■ **Requirement**
From the April 2010 blog archive below, list every post title together with the date given for it.
--- start Source excerpt ---
Archive for April, 2010

Angus Maddison RIP

Tuesday, April 27th, 2010

AC let me know that Angus Maddison has died. He’s the guy with all the historical data. Some of it, they say, he made up. But at least we were able to include Angus Maddison fixed effects in our specifications. Now, sadly, not.

Stated preferences

Monday, April 19th, 2010

I just finished the first happiness tracking cycle and they‘ve sent me my Happiness Report. There’s some unsurprising things like I’m happier on the weekends and when I’m doing stuff I want to do. The surprises:

  • I’m happier when I’m interacting with more than one person
  • There’s no relationship between the quality of sleep and happiness, but there is a pretty strong relationship between the length of sleep and happiness
  • While my level of focus has no relationship to happiness, there’s a U-shaped relationship between how productive I’m being and happiness

I’m not sure how to explain that last one. Perhaps I mark middling productivity when I really want to get work done, or when some potential leisure activity is distracting me from my work. But this would suggest “focus” should have a similar relationship with happiness. I’m not sure what productivity is net of focus.

Here’s my happiness by activity:
My happiness by activity
A vast majority of the mass is in the middle groups: “home computer” and “working”. Also, most of these activities probably generate a level of happiness, but I suspect the causation works the other way on “listening to music”. This makes me think the real problem with happiness research in the context of economic analysis is not the revealed preference critique. This stuff might also get the outcomes and behaviors mixed.

Another thought: there may be a finance twist to happiness correlations. Controlling for the level, folks with more swings in utility generating behavior (call it “consumption”) will, on average, have higher marginal utility, i.e. they’ll be less happy on average. With standard arguments from finance, they would be willing to pay more for “investments” that have payoffs which are positively correlated with marginal utility like listening to music and having children.

UPDATE: Some potentially testable hypotheses (assuming happiness panel data exists): do people that have/ have more children have higher variance in happiness? Controlling for income, do people in richer societies have higher variance of happiness?

A story that never gets old

Tuesday, April 13th, 2010

Or does it?
--- end Source excerpt ---
--- start Stored records ---
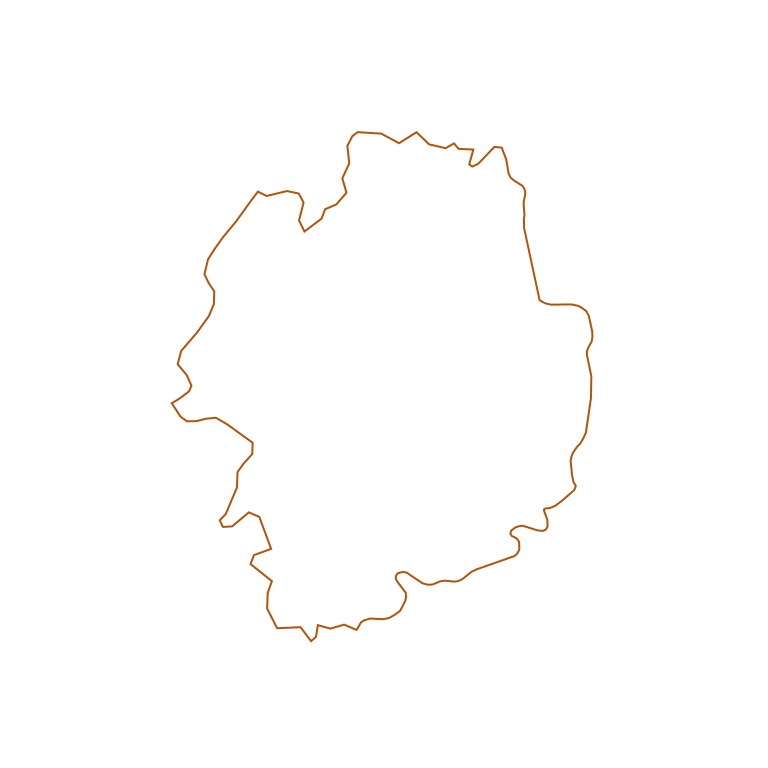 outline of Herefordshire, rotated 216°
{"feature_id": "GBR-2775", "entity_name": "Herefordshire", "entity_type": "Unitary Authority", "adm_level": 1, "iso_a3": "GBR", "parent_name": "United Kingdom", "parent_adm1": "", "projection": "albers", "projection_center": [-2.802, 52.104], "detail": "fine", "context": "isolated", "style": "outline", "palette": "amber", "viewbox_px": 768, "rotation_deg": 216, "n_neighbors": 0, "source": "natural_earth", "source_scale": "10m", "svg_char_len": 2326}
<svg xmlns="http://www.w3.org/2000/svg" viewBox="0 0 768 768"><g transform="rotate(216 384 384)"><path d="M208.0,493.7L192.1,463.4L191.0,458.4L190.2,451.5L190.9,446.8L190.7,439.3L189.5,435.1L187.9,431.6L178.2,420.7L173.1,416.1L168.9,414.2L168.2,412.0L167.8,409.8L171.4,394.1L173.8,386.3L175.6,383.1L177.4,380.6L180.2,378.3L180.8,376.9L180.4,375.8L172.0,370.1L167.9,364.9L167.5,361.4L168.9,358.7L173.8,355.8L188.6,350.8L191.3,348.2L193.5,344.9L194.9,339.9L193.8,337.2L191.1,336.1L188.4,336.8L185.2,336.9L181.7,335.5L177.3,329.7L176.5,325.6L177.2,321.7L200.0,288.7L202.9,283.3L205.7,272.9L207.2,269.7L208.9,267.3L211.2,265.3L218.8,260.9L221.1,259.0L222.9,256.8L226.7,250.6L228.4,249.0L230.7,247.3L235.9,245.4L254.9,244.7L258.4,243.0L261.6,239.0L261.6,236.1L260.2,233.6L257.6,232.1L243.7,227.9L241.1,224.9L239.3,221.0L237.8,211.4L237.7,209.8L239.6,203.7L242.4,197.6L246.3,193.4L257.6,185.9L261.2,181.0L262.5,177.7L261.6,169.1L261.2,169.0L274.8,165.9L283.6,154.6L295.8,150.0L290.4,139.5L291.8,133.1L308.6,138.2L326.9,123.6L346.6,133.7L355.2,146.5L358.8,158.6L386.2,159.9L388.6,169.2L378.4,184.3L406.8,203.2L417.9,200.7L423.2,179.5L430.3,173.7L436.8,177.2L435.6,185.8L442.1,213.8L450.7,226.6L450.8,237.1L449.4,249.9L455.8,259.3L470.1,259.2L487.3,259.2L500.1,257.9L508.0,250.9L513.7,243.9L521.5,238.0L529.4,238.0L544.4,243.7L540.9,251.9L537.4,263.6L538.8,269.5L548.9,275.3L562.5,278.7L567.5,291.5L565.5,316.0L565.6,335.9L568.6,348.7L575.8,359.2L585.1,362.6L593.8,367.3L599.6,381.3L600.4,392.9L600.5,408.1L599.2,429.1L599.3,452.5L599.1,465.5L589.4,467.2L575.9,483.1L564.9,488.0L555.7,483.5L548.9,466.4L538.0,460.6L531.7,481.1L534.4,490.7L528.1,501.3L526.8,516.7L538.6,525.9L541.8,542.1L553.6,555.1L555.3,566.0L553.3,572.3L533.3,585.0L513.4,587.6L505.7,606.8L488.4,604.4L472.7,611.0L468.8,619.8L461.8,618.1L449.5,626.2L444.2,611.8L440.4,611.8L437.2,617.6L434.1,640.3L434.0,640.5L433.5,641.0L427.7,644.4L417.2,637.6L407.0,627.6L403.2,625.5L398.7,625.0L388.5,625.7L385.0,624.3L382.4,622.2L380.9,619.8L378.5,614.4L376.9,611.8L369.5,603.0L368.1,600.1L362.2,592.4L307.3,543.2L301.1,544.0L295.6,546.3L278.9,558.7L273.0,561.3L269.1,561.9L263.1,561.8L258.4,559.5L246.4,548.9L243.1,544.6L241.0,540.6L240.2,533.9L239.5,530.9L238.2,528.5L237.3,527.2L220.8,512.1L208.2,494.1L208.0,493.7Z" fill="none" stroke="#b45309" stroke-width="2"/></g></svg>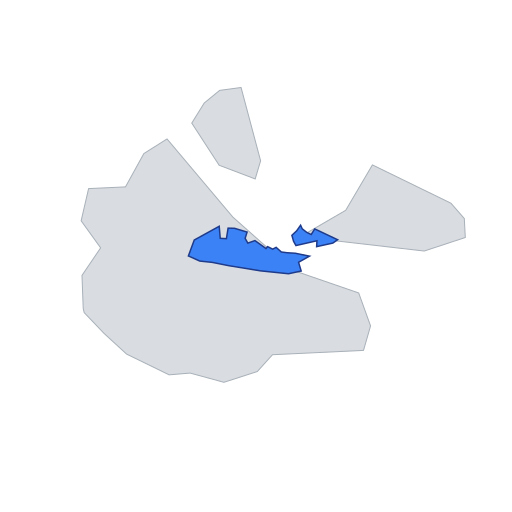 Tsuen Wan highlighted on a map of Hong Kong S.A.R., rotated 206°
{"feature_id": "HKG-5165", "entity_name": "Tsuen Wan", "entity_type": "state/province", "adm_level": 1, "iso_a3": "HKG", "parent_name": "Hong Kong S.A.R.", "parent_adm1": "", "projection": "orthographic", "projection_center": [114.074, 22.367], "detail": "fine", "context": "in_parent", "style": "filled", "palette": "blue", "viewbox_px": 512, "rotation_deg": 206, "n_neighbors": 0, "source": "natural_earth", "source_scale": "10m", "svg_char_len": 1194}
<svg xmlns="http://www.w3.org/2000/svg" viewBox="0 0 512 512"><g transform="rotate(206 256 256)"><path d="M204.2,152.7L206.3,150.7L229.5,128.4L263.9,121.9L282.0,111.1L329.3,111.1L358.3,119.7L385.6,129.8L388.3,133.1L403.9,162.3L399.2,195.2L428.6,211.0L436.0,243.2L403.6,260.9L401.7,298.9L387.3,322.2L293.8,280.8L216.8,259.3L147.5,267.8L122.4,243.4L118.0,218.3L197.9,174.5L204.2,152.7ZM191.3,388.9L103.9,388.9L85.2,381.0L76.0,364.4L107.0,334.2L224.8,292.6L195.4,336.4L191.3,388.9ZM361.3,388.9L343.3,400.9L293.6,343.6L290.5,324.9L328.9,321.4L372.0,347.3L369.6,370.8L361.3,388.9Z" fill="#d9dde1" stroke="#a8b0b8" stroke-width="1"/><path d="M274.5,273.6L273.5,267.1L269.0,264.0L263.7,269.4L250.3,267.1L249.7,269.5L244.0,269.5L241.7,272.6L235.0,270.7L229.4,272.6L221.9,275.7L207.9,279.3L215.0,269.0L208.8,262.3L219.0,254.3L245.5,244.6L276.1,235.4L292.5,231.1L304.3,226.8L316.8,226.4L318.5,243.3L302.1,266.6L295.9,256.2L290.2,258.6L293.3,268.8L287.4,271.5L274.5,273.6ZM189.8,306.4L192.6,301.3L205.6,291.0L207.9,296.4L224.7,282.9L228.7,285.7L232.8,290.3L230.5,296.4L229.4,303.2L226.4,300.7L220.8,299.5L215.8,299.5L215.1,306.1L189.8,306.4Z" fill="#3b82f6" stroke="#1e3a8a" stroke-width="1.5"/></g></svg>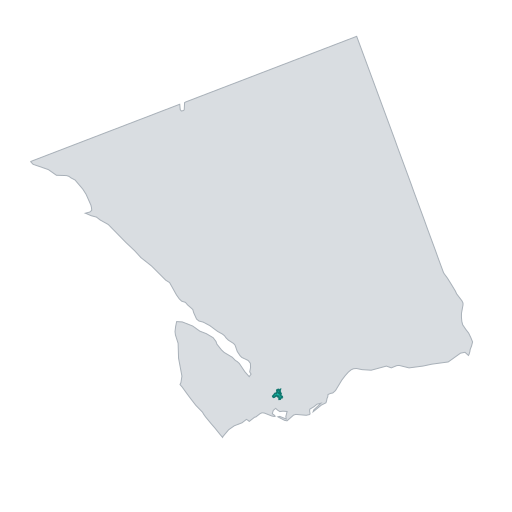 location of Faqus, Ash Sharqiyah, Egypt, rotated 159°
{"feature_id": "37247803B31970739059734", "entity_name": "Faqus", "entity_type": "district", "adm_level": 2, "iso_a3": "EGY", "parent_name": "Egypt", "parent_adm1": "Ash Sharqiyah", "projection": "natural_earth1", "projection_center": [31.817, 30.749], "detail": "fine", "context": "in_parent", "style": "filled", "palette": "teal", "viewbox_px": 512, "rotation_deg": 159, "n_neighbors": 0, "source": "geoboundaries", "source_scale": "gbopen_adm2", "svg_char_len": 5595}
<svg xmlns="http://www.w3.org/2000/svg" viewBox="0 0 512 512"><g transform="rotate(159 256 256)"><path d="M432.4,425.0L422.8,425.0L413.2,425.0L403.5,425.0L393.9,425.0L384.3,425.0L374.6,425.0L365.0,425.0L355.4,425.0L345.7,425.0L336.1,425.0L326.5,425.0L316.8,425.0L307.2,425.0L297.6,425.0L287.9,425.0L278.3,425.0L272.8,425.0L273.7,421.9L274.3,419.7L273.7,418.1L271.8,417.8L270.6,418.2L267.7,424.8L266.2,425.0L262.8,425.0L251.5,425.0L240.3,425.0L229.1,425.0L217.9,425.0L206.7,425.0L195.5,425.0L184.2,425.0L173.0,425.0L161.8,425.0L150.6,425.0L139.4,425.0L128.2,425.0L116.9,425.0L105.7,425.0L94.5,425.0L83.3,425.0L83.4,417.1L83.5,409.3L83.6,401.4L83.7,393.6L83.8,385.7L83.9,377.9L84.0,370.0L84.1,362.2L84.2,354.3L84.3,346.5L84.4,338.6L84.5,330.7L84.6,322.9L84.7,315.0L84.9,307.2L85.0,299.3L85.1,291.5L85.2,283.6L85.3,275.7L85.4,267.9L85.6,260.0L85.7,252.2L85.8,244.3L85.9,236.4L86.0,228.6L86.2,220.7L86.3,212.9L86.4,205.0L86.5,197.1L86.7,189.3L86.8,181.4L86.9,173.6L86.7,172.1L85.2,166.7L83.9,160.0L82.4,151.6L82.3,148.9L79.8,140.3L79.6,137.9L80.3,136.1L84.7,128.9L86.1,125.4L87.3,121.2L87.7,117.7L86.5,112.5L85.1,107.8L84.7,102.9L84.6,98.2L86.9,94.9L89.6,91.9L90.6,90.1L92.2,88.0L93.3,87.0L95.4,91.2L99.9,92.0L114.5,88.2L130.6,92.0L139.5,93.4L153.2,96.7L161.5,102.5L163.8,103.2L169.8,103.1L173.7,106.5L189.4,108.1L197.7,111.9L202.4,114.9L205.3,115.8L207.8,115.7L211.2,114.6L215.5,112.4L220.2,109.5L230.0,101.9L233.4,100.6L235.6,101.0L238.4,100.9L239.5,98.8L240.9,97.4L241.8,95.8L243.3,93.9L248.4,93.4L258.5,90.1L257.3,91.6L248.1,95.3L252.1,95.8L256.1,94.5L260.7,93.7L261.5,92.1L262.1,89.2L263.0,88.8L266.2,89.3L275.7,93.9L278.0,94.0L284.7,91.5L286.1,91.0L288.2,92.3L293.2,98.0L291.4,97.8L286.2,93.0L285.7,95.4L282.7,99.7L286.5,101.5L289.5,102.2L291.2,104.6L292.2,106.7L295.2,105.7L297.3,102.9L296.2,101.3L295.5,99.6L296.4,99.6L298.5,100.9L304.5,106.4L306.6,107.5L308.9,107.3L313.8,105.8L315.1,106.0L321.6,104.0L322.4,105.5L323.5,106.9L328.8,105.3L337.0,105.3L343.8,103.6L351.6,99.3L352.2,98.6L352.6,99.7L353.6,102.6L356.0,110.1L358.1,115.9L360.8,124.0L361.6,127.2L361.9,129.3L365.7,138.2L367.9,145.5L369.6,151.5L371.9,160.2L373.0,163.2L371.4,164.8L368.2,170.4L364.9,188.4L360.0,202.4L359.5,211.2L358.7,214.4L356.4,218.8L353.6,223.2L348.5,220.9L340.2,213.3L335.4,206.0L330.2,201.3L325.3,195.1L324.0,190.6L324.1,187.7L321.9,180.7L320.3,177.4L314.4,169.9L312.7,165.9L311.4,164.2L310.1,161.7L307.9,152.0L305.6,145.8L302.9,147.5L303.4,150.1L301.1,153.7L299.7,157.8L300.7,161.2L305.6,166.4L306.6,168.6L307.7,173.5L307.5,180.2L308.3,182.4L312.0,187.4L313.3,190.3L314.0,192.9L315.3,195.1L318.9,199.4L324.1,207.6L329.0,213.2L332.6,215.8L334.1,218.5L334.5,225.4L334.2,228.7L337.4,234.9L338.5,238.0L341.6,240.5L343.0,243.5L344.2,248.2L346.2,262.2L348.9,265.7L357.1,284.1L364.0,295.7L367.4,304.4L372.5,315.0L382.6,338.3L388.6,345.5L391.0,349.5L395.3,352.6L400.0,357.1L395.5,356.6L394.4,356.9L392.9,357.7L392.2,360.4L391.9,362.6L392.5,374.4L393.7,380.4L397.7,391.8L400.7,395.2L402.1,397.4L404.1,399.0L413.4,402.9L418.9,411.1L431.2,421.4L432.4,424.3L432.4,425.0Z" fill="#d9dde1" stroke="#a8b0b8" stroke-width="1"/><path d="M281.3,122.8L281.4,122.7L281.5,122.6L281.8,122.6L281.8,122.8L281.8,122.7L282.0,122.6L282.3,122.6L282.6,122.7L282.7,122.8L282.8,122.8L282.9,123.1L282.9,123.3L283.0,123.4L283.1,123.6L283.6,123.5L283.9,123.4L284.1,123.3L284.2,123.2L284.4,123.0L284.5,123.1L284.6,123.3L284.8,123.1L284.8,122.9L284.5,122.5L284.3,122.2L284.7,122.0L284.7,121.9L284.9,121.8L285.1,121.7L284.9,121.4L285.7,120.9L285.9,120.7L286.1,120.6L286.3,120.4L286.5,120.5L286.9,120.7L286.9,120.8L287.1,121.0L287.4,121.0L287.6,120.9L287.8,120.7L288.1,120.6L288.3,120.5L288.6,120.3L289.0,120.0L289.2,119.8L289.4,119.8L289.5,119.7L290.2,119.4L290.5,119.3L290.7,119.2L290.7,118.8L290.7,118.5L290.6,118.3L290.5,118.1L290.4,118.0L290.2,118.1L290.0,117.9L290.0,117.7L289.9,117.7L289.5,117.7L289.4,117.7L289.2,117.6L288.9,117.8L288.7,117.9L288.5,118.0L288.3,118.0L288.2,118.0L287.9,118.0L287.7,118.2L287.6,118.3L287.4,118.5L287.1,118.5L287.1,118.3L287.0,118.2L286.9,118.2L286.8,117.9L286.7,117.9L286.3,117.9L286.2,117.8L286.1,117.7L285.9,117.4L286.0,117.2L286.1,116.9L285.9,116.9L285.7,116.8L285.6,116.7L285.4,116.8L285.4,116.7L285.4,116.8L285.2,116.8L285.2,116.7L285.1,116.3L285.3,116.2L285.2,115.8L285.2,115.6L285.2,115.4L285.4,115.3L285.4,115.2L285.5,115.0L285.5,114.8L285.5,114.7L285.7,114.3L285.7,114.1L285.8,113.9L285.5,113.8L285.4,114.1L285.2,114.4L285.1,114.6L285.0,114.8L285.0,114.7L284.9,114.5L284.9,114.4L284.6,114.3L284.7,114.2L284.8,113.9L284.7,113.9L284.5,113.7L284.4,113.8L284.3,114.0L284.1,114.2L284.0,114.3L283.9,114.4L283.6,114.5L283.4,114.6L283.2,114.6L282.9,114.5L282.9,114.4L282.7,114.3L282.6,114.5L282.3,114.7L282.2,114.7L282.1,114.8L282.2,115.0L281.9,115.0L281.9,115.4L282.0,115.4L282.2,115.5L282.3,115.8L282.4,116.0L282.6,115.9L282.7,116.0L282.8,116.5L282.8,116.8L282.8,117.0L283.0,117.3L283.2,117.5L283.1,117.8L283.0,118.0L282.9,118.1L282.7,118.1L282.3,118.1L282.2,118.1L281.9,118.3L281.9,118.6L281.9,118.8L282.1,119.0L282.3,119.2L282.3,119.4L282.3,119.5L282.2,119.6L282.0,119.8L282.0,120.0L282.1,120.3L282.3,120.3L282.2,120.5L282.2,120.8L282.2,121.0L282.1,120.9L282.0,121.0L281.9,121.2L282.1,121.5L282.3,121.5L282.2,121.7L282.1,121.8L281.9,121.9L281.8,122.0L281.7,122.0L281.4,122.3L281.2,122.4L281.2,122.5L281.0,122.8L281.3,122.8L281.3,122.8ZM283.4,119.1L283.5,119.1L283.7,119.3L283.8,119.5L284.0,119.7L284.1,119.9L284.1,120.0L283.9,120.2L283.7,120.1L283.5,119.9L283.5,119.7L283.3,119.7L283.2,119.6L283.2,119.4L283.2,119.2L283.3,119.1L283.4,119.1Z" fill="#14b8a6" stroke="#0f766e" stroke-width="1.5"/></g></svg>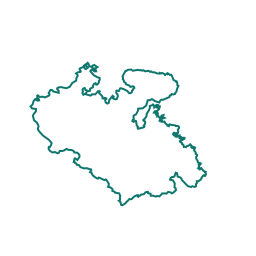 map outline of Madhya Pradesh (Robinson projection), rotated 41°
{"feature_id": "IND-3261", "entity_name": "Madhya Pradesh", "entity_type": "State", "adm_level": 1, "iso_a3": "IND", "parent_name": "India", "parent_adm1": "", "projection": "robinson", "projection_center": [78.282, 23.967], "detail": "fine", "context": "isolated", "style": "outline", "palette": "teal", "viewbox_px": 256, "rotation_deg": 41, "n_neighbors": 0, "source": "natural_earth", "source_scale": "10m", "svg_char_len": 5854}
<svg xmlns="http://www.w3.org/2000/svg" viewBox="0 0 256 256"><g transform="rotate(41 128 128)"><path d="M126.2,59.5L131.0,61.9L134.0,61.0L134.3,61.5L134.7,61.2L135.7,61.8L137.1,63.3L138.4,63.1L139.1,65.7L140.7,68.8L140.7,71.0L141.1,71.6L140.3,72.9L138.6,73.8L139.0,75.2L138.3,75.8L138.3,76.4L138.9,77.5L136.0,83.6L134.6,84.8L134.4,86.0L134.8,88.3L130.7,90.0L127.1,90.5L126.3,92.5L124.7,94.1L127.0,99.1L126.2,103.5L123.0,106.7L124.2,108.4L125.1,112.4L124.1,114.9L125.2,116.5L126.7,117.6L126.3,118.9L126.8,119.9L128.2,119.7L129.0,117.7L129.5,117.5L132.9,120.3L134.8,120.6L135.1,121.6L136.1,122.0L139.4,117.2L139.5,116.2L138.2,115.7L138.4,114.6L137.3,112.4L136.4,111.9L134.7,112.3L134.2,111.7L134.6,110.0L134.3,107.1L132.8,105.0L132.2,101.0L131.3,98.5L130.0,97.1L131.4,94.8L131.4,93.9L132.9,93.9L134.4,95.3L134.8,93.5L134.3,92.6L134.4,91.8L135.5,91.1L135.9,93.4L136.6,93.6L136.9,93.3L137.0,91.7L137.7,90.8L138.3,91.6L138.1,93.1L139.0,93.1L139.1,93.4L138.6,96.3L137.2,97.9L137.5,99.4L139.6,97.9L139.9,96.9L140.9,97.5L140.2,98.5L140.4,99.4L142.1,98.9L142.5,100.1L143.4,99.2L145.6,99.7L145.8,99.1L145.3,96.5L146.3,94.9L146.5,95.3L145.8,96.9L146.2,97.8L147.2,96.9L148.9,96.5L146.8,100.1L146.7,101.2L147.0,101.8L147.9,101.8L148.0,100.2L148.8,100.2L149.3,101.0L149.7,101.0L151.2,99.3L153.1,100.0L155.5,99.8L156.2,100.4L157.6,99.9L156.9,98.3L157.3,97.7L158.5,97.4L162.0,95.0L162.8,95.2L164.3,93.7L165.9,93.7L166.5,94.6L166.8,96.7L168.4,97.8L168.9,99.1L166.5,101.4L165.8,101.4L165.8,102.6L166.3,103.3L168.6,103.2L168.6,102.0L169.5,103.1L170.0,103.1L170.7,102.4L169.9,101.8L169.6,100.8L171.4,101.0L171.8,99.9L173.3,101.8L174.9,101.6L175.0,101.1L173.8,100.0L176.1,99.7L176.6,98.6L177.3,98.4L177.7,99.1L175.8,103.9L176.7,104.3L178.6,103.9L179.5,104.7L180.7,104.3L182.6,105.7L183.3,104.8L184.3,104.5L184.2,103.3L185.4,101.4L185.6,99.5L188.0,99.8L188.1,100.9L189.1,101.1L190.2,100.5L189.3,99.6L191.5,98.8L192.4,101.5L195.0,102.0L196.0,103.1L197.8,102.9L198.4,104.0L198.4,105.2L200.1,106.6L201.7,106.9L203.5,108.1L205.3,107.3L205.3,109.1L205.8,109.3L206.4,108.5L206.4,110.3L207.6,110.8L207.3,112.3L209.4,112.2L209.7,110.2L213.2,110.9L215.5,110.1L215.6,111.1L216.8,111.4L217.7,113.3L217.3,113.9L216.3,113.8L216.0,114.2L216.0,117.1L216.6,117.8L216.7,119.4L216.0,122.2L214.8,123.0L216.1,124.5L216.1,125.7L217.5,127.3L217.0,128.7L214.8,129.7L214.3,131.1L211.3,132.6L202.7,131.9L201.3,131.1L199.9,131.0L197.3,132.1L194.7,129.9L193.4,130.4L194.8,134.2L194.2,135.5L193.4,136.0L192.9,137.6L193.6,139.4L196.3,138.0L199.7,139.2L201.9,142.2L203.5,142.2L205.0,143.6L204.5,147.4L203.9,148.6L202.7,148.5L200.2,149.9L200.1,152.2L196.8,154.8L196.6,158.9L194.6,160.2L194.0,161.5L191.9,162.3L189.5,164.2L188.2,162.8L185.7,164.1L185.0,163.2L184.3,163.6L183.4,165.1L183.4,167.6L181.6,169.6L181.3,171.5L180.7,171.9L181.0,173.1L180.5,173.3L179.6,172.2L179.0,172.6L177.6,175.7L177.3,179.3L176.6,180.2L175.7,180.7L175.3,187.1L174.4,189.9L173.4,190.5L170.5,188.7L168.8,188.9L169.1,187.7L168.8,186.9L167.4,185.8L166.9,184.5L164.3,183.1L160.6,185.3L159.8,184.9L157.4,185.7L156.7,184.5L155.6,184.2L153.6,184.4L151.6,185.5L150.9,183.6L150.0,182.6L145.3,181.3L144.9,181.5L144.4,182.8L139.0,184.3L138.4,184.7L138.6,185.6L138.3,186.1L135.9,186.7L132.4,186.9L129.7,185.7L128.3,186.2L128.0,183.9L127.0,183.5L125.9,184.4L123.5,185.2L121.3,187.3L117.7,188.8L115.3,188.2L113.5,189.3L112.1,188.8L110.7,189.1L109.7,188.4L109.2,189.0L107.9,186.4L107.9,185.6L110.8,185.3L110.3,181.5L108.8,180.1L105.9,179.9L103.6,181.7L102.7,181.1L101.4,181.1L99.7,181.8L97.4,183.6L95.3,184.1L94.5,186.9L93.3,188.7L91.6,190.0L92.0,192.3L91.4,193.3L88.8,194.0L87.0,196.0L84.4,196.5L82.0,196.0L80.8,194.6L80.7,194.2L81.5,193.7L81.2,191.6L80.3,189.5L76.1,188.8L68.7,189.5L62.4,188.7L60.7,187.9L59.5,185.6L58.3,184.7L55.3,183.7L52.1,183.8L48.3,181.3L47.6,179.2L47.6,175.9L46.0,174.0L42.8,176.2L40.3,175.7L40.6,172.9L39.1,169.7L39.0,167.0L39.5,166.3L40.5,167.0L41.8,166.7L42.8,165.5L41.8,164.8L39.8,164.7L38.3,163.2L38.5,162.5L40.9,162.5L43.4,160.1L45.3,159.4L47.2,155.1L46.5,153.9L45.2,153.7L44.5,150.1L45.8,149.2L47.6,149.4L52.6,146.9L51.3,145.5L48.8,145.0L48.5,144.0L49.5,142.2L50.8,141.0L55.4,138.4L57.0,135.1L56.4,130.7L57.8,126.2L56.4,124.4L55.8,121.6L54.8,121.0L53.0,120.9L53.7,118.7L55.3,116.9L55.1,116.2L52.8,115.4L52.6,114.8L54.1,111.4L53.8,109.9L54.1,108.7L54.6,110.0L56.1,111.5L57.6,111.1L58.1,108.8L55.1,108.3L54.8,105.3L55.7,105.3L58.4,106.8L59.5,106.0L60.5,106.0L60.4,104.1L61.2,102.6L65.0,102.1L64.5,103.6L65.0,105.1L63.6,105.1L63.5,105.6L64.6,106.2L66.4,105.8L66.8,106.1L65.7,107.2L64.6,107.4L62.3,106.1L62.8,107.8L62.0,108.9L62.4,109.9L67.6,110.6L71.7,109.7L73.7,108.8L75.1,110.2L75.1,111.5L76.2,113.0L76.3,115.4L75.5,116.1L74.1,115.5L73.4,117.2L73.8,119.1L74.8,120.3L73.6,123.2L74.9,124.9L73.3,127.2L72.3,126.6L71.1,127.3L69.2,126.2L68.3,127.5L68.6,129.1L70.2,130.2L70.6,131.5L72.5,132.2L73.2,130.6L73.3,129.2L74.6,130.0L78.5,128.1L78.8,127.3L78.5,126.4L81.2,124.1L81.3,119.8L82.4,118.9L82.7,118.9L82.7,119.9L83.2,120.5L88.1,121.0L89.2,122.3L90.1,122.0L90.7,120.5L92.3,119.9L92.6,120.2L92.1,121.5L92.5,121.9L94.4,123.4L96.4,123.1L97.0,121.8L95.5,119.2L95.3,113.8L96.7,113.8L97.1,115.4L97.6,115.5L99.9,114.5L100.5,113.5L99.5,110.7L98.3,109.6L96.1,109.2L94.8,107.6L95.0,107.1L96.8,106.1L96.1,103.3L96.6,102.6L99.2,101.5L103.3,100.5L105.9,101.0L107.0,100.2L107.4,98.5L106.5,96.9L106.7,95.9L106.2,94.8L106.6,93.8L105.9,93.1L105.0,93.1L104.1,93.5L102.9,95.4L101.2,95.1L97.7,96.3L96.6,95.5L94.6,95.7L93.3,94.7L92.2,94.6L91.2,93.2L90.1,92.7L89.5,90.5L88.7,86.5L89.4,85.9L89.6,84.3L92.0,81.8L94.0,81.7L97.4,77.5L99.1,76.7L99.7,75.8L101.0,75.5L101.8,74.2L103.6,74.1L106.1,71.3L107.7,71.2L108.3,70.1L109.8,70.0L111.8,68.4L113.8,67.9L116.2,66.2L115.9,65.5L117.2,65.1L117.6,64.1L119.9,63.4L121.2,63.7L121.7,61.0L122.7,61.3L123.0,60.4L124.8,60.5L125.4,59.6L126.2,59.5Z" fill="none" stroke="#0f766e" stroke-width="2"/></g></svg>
--- end Stored records ---
■ **Reply**
- Angus Maddison RIP: Tuesday, April 27th, 2010
- Stated preferences: Monday, April 19th, 2010
- A story that never gets old: Tuesday, April 13th, 2010